Appellants would however counter that Art. 17, paragraph three, of the Civil Code, stating that —

Prohibitive laws concerning persons, their acts or property, and those which have for their object
public order, public policy and good customs shall not be rendered ineffective by laws or
judgments promulgated, or by determinations or conventions agreed upon in a foreign country.
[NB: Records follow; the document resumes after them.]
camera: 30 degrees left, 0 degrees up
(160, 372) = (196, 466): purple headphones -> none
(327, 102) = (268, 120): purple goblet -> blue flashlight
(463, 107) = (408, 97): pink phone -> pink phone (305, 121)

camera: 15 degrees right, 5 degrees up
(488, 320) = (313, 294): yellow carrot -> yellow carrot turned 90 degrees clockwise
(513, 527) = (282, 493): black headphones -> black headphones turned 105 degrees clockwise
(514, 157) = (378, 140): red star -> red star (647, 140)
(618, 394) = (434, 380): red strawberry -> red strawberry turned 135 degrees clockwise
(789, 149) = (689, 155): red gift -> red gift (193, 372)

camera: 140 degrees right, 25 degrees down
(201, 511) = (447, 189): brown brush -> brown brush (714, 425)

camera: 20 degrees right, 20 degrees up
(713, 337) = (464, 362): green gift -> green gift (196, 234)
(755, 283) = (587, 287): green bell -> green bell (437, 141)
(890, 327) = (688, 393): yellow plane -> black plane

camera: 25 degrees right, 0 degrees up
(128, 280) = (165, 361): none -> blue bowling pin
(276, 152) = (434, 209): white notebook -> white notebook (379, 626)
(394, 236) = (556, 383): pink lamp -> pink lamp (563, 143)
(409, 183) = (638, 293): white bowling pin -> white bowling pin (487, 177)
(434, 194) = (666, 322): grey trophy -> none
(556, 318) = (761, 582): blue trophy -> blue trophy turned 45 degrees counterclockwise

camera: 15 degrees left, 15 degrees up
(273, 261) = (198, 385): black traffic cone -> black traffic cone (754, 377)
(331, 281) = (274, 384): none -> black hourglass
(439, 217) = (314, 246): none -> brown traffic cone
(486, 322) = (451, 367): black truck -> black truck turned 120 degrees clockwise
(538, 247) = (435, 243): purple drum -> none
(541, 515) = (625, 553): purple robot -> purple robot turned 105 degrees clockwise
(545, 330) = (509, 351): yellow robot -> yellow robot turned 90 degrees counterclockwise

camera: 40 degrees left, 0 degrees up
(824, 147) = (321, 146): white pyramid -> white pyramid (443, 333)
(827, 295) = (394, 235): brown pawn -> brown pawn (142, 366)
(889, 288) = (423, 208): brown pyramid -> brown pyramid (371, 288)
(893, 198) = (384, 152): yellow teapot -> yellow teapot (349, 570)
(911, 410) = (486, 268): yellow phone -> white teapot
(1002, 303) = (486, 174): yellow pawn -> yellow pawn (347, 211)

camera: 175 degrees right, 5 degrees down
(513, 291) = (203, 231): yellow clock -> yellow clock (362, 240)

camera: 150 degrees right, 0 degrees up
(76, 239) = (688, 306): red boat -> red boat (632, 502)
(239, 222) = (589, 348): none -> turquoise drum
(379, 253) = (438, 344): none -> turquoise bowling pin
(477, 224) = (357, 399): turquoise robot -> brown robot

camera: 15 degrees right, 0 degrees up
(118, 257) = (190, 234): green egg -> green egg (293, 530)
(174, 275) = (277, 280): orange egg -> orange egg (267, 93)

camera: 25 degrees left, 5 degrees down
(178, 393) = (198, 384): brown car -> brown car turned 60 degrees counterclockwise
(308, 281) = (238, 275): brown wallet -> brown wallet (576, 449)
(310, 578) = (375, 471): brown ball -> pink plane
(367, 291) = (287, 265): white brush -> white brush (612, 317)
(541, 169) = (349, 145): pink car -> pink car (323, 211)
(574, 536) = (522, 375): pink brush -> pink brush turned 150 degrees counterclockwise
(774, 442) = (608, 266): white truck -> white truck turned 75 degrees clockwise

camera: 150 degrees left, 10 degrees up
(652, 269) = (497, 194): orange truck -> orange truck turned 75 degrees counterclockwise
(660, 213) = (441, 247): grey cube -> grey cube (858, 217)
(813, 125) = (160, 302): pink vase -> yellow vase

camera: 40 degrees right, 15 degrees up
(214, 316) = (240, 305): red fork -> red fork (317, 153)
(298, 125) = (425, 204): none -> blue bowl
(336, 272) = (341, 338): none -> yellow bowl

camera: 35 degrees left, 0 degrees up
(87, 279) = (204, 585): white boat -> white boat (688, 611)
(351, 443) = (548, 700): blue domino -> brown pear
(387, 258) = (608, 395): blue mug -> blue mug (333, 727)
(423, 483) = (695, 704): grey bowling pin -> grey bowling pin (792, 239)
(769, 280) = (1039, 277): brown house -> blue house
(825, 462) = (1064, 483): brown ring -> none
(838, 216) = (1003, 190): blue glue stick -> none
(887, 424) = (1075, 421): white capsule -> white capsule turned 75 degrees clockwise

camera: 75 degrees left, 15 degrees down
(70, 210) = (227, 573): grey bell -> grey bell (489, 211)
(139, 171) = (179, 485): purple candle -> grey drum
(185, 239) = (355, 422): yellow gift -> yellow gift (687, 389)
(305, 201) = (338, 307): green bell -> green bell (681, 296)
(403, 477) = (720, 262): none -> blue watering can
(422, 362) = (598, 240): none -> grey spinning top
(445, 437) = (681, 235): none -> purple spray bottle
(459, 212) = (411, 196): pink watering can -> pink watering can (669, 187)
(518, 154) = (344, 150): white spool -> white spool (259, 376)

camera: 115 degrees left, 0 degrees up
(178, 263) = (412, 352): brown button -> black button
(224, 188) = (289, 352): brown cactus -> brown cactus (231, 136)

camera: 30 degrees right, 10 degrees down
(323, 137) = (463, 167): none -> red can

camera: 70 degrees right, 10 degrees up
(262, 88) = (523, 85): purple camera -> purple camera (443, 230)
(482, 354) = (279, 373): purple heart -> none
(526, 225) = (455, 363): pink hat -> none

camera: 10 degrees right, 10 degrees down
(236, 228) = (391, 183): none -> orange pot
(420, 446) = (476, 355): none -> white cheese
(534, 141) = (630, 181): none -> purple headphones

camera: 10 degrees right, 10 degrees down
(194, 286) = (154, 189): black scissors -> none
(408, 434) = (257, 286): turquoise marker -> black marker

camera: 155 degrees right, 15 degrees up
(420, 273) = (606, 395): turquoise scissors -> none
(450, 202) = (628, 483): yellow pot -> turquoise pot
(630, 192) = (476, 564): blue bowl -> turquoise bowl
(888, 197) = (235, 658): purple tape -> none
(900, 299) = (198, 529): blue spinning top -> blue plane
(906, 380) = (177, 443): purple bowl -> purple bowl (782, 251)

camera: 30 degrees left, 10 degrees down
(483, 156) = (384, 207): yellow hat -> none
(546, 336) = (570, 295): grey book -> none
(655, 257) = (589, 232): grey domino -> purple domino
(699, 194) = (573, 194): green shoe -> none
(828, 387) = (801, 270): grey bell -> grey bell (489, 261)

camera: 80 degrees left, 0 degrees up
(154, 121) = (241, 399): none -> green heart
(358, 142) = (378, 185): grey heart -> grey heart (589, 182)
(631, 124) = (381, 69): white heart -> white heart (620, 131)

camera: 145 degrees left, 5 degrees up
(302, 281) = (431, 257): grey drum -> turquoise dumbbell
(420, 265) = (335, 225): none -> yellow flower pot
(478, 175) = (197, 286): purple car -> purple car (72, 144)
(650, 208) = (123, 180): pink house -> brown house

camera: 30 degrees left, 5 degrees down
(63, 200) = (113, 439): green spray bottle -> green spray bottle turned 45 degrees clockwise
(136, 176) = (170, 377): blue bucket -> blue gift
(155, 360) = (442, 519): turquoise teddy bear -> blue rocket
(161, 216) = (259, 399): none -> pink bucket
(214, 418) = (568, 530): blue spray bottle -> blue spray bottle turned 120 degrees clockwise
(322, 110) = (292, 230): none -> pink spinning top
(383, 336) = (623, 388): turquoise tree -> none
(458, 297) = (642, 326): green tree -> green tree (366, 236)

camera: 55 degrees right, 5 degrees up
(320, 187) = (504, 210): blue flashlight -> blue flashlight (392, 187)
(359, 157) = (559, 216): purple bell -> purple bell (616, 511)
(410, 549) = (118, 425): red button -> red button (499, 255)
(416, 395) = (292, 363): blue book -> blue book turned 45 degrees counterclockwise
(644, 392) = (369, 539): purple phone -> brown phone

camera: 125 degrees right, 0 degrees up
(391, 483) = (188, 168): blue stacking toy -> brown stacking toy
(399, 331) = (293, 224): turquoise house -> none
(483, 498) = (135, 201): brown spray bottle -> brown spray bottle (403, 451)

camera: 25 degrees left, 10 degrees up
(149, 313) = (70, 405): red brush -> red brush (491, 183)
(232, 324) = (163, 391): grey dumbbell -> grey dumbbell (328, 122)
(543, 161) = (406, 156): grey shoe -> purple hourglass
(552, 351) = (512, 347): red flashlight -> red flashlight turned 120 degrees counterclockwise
prevails as the exception to Art. 16, par. 2 of the Civil Code afore-quoted. This is not correct. Precisely,
Congress deleted the phrase, "notwithstanding the provisions of this and the next preceding article" when
they incorporated Art. 11 of the old Civil Code as Art. 17 of the new Civil Code, while reproducing
without substantial change the second paragraph of Art. 10 of the old Civil Code as Art. 16 in the new. It
must have been their purpose to make the second paragraph of Art. 16 a specific provision in itself which
must be applied in testate and intestate succession. As further indication of this legislative intent,
Congress added a new provision, under Art. 1039, which decrees that capacity to succeed is to be
governed by the national law of the decedent.

It is therefore evident that whatever public policy or good customs may be involved in our System of
legitimes, Congress has not intended to extend the same to the succession of foreign nationals. For it has
specifically chosen to leave, inter alia, the amount of successional rights, to the decedent's national law.
Specific provisions must prevail over general ones.

Appellants would also point out that the decedent executed two wills — one to govern his Texas estate
and the other his Philippine estate — arguing from this that he intended Philippine law to govern his
Philippine estate. Assuming that such was the decedent's intention in executing a separate Philippine will,
it would not alter the law, for as this Court ruled in Miciano v. Brimo, 50 Phil. 867, 870, a provision in a
foreigner's will to the effect that his properties shall be distributed in accordance with Philippine law and
not with his national law, is illegal and void, for his national law cannot be ignored in regard to those
matters that Article 10 — now Article 16 — of the Civil Code states said national law should govern.

The parties admit that the decedent, Amos G. Bellis, was a citizen of the State of Texas, U.S.A., and that
under the laws of Texas, there are no forced heirs or legitimes. Accordingly, since the intrinsic validity of
the provision of the will and the amount of successional rights are to be determined under Texas law, the
Philippine law on legitimes cannot be applied to the testacy of Amos G. Bellis.

Wherefore, the order of the probate court is hereby affirmed in toto, with costs against appellants. So
ordered.

Concepcion, C.J., Reyes, J.B.L., Dizon, Regala, Makalintal, Zaldivar, Sanchez and Castro, JJ., concur.